I am trying to scrape this site for the starting lineups. https://www.cbssports.com/nhl/teams/BOS/boston-bruins/depth-chart/
I am using the following code, but the table that is printed contains information I do not want, such as the player shortname and player news.
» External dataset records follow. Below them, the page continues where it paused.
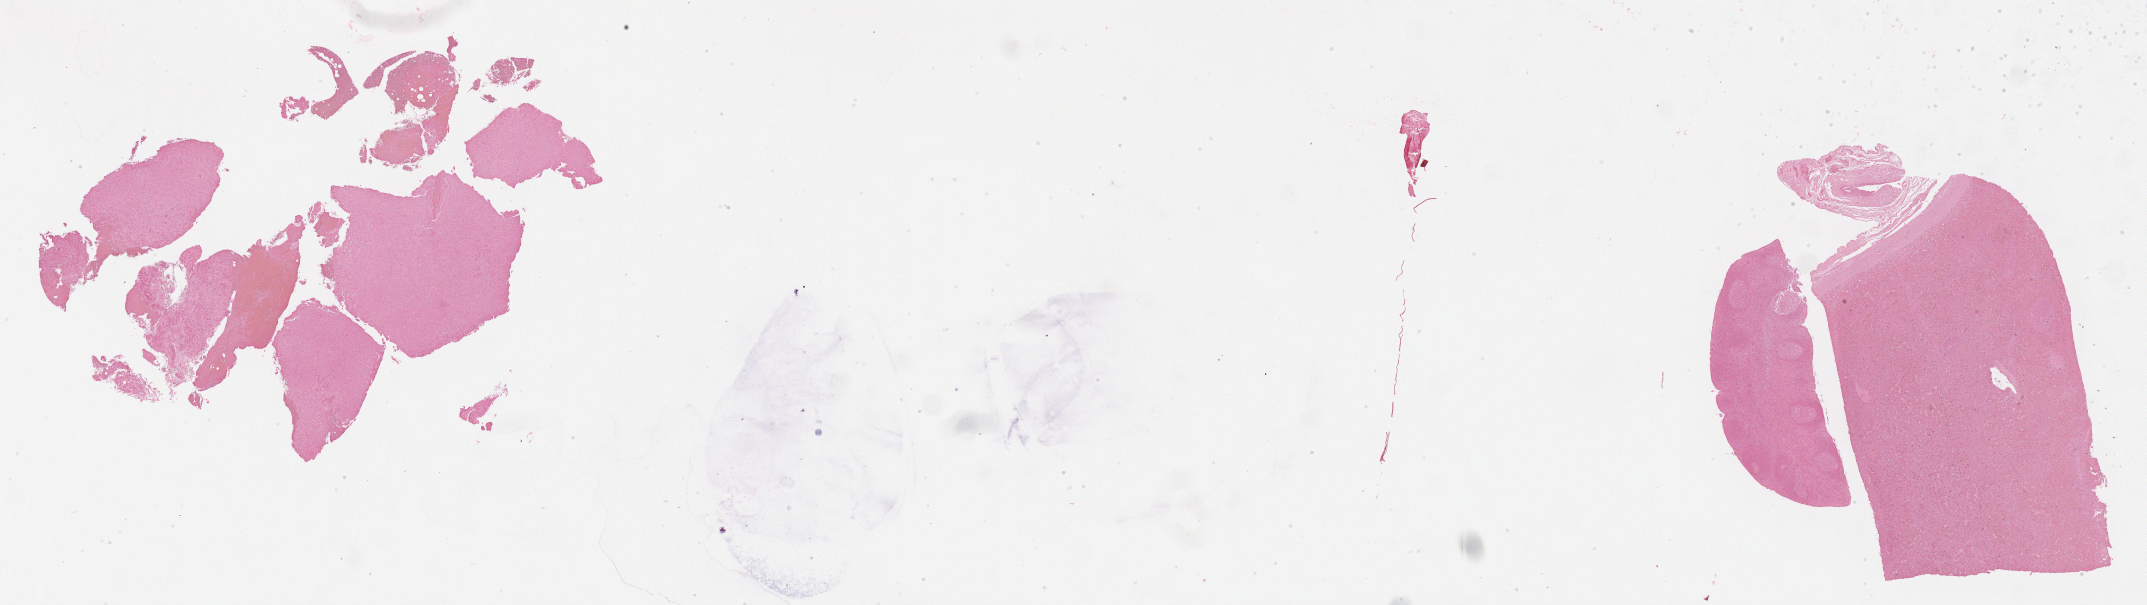
In-situ hybridisation whole-slide image, Epstein–Barr virus-encoded RNA (EBER) probe, low-resolution overview of the scanned area, about 34.7 x 9.8 mm, tumor tissue, anatomic site: lymph node. Patient female; 71 years old.
* histologic diagnosis: Diffuse large B-cell lymphoma, NOS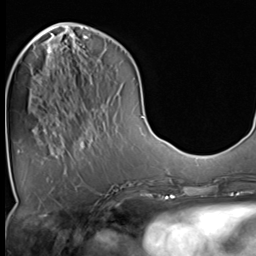
Breast MRI (dynamic contrast-enhanced), one axial slice. Position 14 of 64 along the scan axis. Cropped to one breast. Dynamic contrast-enhanced series, time point 2 of 9 at this slice position (early post-contrast). 3 T. TE 1.5 ms, TR 4.7 ms. 256 × 256 image matrix, field of view 215 × 215 mm. Female patient.
Annotated regions visible in this slice (semi-automatically segmented with operator editing):
- enhancing-tissue mask used for the functional tumour volume (all voxels passing the contrast-enhancement thresholds inside the analysis volume; usually the tumour): bounding box (x1, y1, x2, y2) in pixels: (47, 45, 55, 133)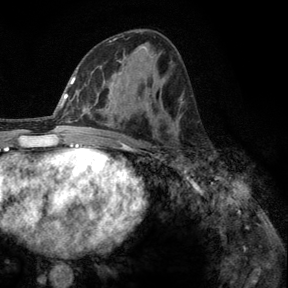
Breast MRI, one axial slice; slice 69 of 140 in the series (ordered by position); cropped to one breast; dynamic contrast-enhanced series, time point 2 of 6 at this slice position (early post-contrast); 3 T; TE 2.8 ms, TR 7.8 ms; 1.2 mm slice thickness; 288 × 288 image matrix. Female patient.
Outlined on this slice (semi-automatic segmentation, software-assisted and operator-edited):
- enhancing-tissue mask used for the functional tumour volume (all voxels passing the contrast-enhancement thresholds inside the analysis volume; usually the tumour): box from (x=182, y=158) to (x=189, y=164) px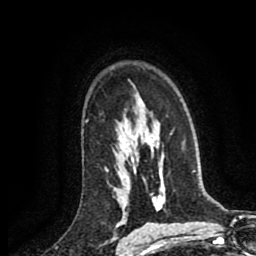
Breast MRI (dynamic contrast-enhanced), one axial slice. Position 63 of 80 along the scan axis. Cropped to one breast. Dynamic contrast-enhanced series, time point 2 of 8 at this slice position (early post-contrast). 1.5 T. TE 2.6 ms, TR 5.8 ms. 2 mm slice thickness. 256 × 256 image matrix, field of view 165 × 165 mm. Female patient.
Structures marked on this image (semi-automatically segmented with operator editing):
- enhancing-tissue mask used for the functional tumour volume (all voxels passing the contrast-enhancement thresholds inside the analysis volume; usually the tumour): box from (x=105, y=168) to (x=107, y=171) px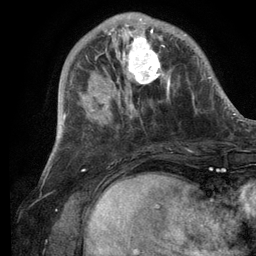
Breast MRI (dynamic contrast-enhanced), one axial slice; position 36 of 134 along the scan axis; cropped to one breast; dynamic contrast-enhanced series, time point 2 of 6 at this slice position (early post-contrast); 3 T; TE 2.8 ms, TR 7.3 ms; 1.2 mm slice thickness; 256 × 256 image matrix. Female patient.
Structures marked on this image (semi-automatically segmented with operator editing):
- enhancing-tissue mask used for the functional tumour volume (all voxels passing the contrast-enhancement thresholds inside the analysis volume; usually the tumour): bounding box <101,14,171,105> (left, top, right, bottom; pixels)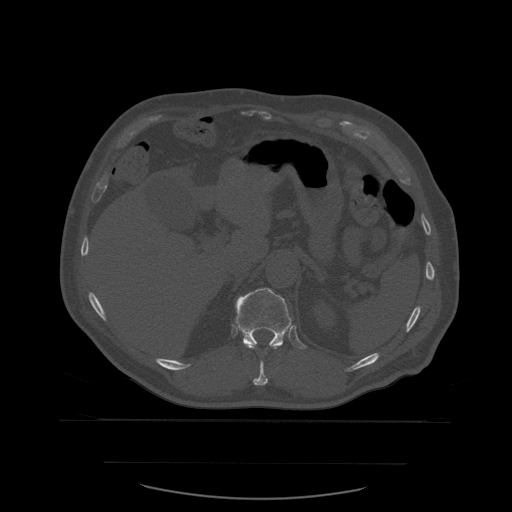
CT including the spine, one axial slice. Slice 281 of 590 in the series (ordered by position). Bone window (W 1800 / L 400 HU). 1.25 mm slice thickness. 512 × 512 image matrix, field of view 479 × 479 mm. Patient age 71 years. Case-level facts recorded for this patient, not image findings: primary cancer: lung; vertebrae with lytic lesions (as recorded): T1, T2, L5, S1.
Annotated regions visible in this slice (semi-automatic segmentation, software-assisted and operator-edited):
- T11 vertebra: bounding box (x1, y1, x2, y2) in pixels: (246, 346, 276, 386)
- T12 vertebra: (236, 288, 292, 349)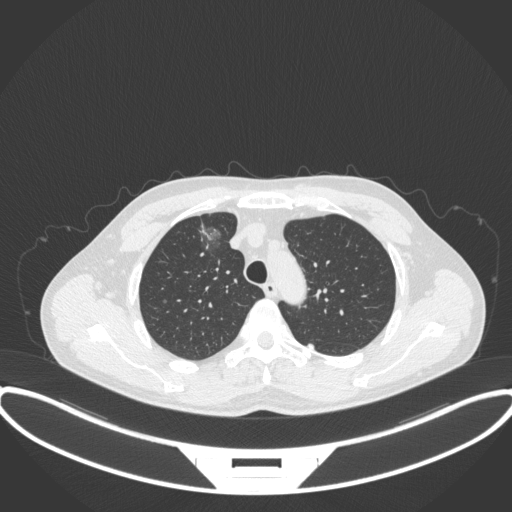
Chest CT, one axial slice; slice 283 of 395 in the series (ordered by position); 120 kVp; lung window (W 1500 / L -600 HU); 512 × 512 image matrix, field of view 424 × 424 mm. Male patient, age 60 years. From the clinical record (not read from this slice): clinical TNM (as recorded): T1c N0 M0.
Structures marked on this image (bounding box drawn by a radiologist):
- lung tumour (recorded histology: adenocarcinoma): bounding box [x1, y1, x2, y2] px = [196, 218, 226, 263]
I would only like to extract the CellPlayerName--long, but I am unsure how to do that.
url = "https://www.cbssports.com/nhl/teams/BOS/boston-bruins/depth-chart"
data = requests.get(url).text
soup = BeautifulSoup(data, 'html.parser')
df = pd.read_html(str(soup.find_all('table')))
df[0]
It prints the following:
POS | Starter | Second | Third+ |
---|---|---|---|
Center | P. Bergeron Bruins' Patrice Bergeron: Pots winner in NJ Patrice Bergeron Bruins' Patrice Bergeron: Pots winner in NJ | D. KrejciDavid Krejci | C. CoyleCharlie CoyleT. Nosek Bruins' Tomas Nosek: Returning Monday Undisclosed: Expected to be out until at least Jan 2 Tomas Nosek Bruins' Tomas Nosek: Returning Monday Undisclosed: Expected to be out until at least Jan 2 M. Filipe Lower Body: IR. Expected to be out until at least Jan 29 Matt Filipe Lower Body: IR. Expected to be out until at least Jan 29 |
Left Wing | B. Marchand Bruins' Brad Marchand: Two points against Buffalo Brad Marchand Bruins' Brad Marchand: Two points against Buffalo | P. ZachaPavel Zacha | T. HallTaylor HallN. FolignoNick FolignoA. GreerA.J. Greer |
Right Wing | J. DeBruskJake DeBrusk | D. Pastrnak Bruins' David Pastrnak: Another two-point performance David Pastrnak Bruins' David Pastrnak: Another two-point performance | T. Frederic Bruins' Trent Frederic: Scores goal Wednesday Trent Frederic Bruins' Trent Frederic: Scores goal Wednesday C. SmithCraig Smith |
Left Defenseman | H. LindholmHampus Lindholm | M. GrzelcykMatt Grzelcyk | D. ForbortDerek ForbortJ. ZborilJakub Zboril |
Right Defenseman | C. McAvoyCharlie McAvoy | B. CarloBrandon Carlo | C. CliftonConnor Clifton |
Goalie | L. Ullmark Bruins' Linus Ullmark: Staring in Winter Classic Linus Ullmark Bruins' Linus Ullmark: Staring in Winter Classic | J. Swayman Bruins' Jeremy Swayman: Falls short in OT Jeremy Swayman Bruins' Jeremy Swayman: Falls short in OT | — |
Edit: This is the desired output
POS | Starter | Second | Third |
---|---|---|---|
Center | Patrice Bergeron | David Krejci | Charlie Coyle Tomas Nosek Matt Filipe |
Left Wing | Brad Marchand | Pavel Zacha | Taylor Hall Nick Foligno A.J. Greer |
Right Wing | Jake DeBrusk | David Pastrnak | Trent Frederic Craig Smith |
Left Defenseman | Hampus Lindholm | Matt Grzelcyk | Derek Forbort Jakub Zboril |
Right Defenseman | Charlie McAvoy | Brandon Carlo | Connor Clifton |
Goalie | Linus Ullmark | Jeremy Swayman |